Turn the text read from the items below into a JSON list of strings, one string per line, with blank lines dropped and the pictures left out.

-- Provided information follows --

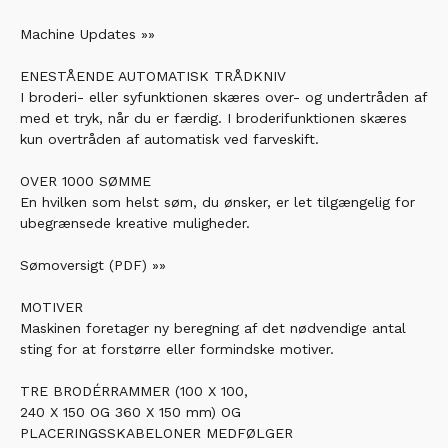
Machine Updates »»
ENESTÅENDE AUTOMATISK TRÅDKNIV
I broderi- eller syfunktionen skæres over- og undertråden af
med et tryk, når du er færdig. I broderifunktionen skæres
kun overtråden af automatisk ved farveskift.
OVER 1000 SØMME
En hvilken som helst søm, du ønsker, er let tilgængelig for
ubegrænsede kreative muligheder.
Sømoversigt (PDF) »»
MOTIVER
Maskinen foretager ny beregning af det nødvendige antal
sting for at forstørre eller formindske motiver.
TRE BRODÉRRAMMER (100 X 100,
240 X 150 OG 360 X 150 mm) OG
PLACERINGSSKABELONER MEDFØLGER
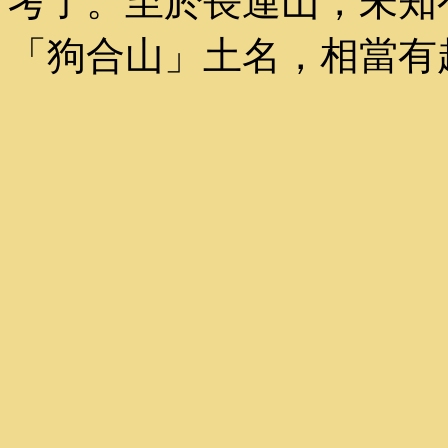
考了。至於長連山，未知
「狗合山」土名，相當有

-- Provided information concluded --

• **Written response**:
[
  "Machine Updates »»",
  "ENESTÅENDE AUTOMATISK TRÅDKNIV",
  "I broderi- eller syfunktionen skæres over- og undertråden af",
  "med et tryk, når du er færdig. I broderifunktionen skæres",
  "kun overtråden af automatisk ved farveskift.",
  "OVER 1000 SØMME",
  "En hvilken som helst søm, du ønsker, er let tilgængelig for",
  "ubegrænsede kreative muligheder.",
  "Sømoversigt (PDF) »»",
  "MOTIVER",
  "Maskinen foretager ny beregning af det nødvendige antal",
  "sting for at forstørre eller formindske motiver.",
  "TRE BRODÉRRAMMER (100 X 100,",
  "240 X 150 OG 360 X 150 mm) OG",
  "PLACERINGSSKABELONER MEDFØLGER",
  "考了。至於長連山，未知",
  "「狗合山」土名，相當有"
]